7. The method according to claim 1, characterized in that, The process of using the multimodal dataset to perform audiological domain enhancement pre-training on the basic large model includes at least one of the following steps: Through text pre-training tasks, the basic large model learns audiological terminology, rules for interpreting test indicators, and logic for adapting rehabilitation plans. By introducing audiogram feature extraction and text association tasks, the basic large model's ability to interpret hearing test data is enhanced, and the logical connection between "audiogram - pathological diagnosis - rehabilitation suggestions" is realized. Pre-training with teaching cases enables students to learn the teaching logic of audiology from a basic, large-scale model.

8. The method according to claim 7, characterized in that, The introduction of audiogram feature extraction and text association tasks enhances the basic large-scale model's ability to interpret hearing test data, realizing the logical connection between "audiogram - pathological diagnosis - rehabilitation suggestions," including: Based on the multimodal dataset, a multimodal sample including audiograms, hearing test data, pathological diagnosis text, and rehabilitation suggestion text is constructed; Based on the retrieval enhancement generation technology, the basic large model is instructed to retrieve relevant knowledge of pathological diagnosis, and the pathological diagnosis text is given according to the relevant knowledge, as well as the audiogram and hearing test data; Adjust the parameters of the base model based on the differences between the model output and the pathological diagnosis texts in the multimodal samples; Based on the retrieval enhancement generation technology, the basic large model is instructed to retrieve relevant knowledge of rehabilitation suggestions, and based on the relevant knowledge, as well as the audiogram, hearing test data and pathological diagnosis text, rehabilitation suggestion text is given; Adjust the parameters of the base model based on the differences between the model output and the rehabilitation suggestion text in the multimodal samples.

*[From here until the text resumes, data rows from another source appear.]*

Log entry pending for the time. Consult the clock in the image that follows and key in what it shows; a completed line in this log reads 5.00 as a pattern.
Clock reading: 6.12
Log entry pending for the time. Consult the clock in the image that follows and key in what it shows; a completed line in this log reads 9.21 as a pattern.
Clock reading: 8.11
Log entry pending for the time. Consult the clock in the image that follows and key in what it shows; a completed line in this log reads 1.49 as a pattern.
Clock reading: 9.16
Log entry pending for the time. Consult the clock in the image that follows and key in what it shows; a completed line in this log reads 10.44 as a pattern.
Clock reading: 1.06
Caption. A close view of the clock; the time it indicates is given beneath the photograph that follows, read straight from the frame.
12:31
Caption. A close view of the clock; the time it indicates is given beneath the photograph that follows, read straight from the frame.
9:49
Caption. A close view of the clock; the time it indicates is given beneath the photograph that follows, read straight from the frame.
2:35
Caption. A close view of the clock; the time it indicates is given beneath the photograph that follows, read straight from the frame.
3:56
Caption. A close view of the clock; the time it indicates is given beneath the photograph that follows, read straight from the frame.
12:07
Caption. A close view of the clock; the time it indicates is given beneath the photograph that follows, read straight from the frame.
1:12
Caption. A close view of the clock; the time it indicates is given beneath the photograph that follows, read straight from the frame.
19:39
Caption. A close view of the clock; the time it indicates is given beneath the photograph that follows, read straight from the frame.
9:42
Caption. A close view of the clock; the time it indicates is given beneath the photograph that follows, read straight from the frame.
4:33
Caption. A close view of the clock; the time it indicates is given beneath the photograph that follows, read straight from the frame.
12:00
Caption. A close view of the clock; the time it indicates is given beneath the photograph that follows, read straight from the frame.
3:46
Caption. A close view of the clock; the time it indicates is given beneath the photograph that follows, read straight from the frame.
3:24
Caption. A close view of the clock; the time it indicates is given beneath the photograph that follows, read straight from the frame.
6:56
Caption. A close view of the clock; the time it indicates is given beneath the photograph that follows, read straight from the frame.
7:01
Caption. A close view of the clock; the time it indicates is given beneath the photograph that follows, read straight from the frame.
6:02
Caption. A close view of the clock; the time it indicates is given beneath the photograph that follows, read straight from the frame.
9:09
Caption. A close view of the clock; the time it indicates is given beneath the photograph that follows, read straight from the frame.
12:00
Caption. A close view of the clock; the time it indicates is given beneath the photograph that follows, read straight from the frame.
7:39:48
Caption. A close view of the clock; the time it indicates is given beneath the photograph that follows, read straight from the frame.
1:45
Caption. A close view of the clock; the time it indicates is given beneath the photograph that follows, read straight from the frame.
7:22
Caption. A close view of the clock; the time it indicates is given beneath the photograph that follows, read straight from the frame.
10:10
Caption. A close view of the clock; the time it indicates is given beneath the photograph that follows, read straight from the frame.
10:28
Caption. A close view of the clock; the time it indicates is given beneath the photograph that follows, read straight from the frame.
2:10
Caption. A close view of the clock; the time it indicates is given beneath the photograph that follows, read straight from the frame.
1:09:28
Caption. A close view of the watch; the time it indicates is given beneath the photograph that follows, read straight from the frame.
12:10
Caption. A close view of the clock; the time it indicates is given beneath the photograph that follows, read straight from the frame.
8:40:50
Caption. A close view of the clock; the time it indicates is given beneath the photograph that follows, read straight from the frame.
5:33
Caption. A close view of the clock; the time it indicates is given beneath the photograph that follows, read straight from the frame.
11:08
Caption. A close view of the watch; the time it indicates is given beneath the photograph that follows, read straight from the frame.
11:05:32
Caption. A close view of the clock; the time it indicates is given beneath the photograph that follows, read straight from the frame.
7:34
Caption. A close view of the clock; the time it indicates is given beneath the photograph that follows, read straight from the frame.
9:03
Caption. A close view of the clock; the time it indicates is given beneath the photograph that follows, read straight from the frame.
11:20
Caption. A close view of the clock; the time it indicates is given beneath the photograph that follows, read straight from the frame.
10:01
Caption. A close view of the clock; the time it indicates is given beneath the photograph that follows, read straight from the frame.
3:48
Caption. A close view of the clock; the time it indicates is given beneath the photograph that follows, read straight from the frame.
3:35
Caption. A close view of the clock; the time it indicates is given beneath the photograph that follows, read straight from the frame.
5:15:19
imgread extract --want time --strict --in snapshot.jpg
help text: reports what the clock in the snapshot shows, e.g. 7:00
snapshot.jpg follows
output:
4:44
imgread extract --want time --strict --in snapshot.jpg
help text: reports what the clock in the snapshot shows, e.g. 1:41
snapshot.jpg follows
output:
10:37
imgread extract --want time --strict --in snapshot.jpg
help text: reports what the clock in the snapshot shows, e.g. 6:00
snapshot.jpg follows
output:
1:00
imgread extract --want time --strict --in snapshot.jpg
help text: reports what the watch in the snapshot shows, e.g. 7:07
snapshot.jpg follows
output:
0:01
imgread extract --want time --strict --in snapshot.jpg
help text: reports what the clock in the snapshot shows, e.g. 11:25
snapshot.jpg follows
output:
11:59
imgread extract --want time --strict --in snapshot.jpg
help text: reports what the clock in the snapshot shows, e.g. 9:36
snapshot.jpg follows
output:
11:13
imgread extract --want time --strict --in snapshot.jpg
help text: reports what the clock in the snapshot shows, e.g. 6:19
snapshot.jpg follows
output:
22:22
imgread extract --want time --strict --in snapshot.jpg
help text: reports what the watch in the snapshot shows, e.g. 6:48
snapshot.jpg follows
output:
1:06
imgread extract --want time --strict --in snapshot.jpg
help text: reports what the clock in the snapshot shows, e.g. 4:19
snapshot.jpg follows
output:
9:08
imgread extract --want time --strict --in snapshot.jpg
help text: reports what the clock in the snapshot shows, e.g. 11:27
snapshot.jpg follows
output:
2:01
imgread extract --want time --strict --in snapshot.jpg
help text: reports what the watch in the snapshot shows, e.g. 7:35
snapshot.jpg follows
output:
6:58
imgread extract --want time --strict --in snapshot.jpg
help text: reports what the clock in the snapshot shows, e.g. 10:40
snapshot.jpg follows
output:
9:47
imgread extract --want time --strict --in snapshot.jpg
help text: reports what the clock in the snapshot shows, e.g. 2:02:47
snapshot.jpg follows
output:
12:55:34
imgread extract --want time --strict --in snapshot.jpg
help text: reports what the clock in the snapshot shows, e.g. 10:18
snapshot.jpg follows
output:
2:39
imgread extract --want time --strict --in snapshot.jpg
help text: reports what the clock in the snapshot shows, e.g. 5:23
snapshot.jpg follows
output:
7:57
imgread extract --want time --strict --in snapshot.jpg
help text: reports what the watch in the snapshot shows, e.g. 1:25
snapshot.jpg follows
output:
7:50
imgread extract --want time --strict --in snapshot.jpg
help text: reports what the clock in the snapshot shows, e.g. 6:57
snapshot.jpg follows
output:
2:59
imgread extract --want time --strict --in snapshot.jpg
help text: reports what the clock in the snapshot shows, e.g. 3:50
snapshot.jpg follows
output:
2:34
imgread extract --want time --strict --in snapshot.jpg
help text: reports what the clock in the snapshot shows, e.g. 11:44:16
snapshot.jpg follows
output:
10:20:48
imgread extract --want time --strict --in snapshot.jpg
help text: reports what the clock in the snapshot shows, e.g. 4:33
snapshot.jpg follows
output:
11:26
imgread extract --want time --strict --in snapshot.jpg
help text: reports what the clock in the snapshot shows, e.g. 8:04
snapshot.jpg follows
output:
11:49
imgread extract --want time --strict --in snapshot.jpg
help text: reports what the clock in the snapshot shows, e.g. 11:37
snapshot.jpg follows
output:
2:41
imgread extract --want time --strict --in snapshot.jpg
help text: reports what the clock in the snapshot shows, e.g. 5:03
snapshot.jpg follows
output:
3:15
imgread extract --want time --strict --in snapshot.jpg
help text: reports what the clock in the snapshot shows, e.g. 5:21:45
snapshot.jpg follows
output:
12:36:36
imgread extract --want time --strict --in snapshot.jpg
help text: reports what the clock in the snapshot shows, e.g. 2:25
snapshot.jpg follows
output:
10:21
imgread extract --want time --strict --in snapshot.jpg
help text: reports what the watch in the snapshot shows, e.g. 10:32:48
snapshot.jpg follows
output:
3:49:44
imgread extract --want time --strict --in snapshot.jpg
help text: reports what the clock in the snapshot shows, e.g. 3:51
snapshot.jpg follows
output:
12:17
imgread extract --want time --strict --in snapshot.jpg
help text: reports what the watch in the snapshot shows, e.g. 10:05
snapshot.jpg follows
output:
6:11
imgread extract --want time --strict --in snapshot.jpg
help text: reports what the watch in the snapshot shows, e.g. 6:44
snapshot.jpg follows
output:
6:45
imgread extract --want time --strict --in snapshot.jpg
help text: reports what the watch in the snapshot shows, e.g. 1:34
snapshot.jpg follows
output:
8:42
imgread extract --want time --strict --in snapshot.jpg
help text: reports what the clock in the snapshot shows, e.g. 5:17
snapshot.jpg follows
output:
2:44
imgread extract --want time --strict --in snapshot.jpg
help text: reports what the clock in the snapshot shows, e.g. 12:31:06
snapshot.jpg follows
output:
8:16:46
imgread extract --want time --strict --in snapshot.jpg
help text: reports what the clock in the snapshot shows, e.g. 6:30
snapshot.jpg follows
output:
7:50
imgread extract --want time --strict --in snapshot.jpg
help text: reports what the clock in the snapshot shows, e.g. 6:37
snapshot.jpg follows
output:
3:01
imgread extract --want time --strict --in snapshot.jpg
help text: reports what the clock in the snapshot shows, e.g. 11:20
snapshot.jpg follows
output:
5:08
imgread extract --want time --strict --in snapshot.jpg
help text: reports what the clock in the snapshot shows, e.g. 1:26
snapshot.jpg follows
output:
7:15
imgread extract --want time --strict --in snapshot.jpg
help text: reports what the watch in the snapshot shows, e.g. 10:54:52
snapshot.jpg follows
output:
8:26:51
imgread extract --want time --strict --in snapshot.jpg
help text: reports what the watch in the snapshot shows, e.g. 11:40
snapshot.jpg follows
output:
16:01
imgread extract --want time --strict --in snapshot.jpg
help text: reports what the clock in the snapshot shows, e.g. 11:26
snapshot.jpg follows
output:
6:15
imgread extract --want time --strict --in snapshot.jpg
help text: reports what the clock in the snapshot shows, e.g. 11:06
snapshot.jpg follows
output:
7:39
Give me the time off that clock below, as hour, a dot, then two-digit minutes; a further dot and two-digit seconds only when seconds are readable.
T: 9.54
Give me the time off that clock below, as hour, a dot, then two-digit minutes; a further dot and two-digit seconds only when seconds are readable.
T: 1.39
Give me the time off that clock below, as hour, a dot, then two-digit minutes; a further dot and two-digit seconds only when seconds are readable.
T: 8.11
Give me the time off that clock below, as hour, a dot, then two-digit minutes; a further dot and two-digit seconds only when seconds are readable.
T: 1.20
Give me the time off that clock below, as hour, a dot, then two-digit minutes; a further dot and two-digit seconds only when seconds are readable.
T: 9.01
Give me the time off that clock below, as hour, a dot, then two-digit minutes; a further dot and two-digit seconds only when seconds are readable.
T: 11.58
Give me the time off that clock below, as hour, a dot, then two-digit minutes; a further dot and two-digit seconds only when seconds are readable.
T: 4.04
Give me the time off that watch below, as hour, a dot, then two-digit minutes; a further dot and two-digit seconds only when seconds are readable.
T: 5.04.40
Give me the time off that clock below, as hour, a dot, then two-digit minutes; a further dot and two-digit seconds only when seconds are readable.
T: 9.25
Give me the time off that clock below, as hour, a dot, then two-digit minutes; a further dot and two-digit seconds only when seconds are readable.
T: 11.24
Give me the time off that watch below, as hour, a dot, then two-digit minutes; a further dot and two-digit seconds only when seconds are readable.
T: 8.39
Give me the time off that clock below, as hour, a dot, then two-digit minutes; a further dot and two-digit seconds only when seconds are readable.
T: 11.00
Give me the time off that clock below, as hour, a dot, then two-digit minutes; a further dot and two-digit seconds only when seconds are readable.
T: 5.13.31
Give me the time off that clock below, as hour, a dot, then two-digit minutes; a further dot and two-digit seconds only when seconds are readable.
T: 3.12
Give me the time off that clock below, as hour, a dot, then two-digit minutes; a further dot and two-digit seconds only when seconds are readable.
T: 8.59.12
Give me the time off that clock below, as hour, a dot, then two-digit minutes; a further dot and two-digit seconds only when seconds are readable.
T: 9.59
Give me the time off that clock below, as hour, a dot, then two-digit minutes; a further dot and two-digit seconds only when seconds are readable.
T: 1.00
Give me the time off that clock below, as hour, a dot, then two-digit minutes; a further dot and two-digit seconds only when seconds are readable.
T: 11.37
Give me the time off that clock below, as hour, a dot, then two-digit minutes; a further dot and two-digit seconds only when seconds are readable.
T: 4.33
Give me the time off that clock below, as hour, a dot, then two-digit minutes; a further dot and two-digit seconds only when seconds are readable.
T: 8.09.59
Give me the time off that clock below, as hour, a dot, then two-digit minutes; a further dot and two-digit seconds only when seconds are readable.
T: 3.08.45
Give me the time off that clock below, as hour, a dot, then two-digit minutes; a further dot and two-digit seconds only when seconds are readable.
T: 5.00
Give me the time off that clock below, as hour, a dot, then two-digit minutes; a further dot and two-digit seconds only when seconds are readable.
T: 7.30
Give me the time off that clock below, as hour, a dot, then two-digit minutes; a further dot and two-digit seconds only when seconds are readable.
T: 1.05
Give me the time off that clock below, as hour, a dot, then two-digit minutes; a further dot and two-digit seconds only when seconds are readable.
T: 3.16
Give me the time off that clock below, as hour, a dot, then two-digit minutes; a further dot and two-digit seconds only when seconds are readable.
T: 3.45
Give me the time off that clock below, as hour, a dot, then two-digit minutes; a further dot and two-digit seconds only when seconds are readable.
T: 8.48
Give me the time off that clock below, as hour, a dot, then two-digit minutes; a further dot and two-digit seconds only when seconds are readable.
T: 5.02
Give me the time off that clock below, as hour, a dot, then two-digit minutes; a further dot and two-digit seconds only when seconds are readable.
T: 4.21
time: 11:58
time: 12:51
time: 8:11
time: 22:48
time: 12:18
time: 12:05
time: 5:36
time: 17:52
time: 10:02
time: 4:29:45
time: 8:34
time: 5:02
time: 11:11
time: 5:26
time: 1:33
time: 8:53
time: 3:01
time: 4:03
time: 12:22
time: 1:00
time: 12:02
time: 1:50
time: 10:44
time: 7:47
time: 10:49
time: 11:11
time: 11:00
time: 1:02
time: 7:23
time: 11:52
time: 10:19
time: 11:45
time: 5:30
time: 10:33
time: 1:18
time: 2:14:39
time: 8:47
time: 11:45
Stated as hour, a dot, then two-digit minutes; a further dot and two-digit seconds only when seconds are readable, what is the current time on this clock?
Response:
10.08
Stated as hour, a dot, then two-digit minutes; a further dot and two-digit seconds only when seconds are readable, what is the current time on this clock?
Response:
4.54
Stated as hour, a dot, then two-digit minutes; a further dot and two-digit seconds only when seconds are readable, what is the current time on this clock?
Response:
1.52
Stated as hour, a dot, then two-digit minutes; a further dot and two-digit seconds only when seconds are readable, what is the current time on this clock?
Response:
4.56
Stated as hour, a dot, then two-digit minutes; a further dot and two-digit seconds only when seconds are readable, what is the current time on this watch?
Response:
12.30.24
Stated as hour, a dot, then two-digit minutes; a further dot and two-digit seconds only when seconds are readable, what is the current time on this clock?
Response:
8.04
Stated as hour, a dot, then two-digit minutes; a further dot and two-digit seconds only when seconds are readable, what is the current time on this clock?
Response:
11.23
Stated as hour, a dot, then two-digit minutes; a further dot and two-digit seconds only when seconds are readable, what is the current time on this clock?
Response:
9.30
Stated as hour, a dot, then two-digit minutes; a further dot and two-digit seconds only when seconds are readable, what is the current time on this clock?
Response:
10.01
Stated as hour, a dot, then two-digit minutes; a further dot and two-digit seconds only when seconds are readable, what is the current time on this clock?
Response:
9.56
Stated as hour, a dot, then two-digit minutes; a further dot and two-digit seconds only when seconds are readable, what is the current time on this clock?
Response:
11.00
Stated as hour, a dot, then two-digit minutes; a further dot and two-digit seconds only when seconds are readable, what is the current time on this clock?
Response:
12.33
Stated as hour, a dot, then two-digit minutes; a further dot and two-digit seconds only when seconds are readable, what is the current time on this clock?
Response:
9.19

9. An electronic device, characterized in that, include: One or more processors; Memory, used to store one or more programs; When the one or more programs are executed by the one or more processors, the one or more processors implement the large model construction method for the vertical field of audiology as described in any one of claims 1-8.

10. A computer-readable storage medium, characterized in that, It stores a computer program that, when executed by a processor, implements the large model construction method for the vertical field of audiology as described in any one of claims 1-8.